Our ticket method: Using the duck-family system in London, each person had a ticket and needed to insert it into the reader, walk through the turnstile, then retrieve the ticket as it zipped out of the machine. So at every entrance, DH distributed the tickets, went through himself, waited while the kids went through, then I went through as DH collected the tickets from each of us for safe-keeping. Thankfully, we traveled after the morning workday rush, so hopefully we annoyed as few people as possible with our pauses, consultations, and reconsiderations.
Safety tip: Board the train, or Tube, or Subway, or U-Bahn in the same duckling fashion. Have an adult board first, then the kids, then the second adult. Hold as many hands as you can as you enter in bulk. I held hands and elbows and shoulders, trying to keep the kids as close as possible while simultaneously ushering them ahead of me, feeling a sense of urgency to cross the threshold without any separation in my kin group of 5. My fears escalated if there were traveling masses of strangers pressing in with their own efforts to board on time.
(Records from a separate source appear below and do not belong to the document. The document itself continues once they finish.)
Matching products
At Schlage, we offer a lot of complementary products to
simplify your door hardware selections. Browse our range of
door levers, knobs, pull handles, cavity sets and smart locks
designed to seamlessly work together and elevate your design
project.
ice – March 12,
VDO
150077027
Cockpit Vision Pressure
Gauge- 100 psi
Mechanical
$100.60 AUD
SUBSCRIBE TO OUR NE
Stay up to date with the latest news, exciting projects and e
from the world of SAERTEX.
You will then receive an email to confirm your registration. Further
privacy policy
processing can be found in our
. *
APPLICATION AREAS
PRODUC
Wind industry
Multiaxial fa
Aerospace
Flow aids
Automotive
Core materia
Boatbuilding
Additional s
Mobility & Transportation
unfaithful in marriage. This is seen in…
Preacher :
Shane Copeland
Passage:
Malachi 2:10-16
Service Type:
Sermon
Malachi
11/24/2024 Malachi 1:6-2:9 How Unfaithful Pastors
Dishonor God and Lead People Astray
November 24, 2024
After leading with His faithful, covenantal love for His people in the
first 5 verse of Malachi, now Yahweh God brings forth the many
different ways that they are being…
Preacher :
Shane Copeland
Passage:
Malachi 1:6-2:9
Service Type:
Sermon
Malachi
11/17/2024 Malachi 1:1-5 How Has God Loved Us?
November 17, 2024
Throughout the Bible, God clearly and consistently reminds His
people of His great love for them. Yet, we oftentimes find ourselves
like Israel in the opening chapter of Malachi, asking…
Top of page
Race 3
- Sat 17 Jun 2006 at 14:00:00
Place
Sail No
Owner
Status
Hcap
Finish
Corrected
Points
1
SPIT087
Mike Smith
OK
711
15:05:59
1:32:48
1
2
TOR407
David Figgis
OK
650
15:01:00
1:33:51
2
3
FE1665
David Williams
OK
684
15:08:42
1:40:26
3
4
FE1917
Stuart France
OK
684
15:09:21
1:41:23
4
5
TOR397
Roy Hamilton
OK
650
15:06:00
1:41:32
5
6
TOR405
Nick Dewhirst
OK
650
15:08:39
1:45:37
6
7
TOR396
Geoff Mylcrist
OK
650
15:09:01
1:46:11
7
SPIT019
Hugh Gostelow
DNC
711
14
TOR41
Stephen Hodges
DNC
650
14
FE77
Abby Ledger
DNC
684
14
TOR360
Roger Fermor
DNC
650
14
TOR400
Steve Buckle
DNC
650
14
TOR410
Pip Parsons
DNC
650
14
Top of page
I could foresee what would happen if I didn’t take these measures: the doors would shut unexpectedly and irreversably, and one of my children would be isolated unaccompanied on a mode of transportation, or on the platform.
I always breathed a sigh of relief when we were all together on the moving subway, or all together climbing up the staircase leading outdoors towards our next siteseeing agenda item. And I kept counting, 1-2-3, 1-2-3.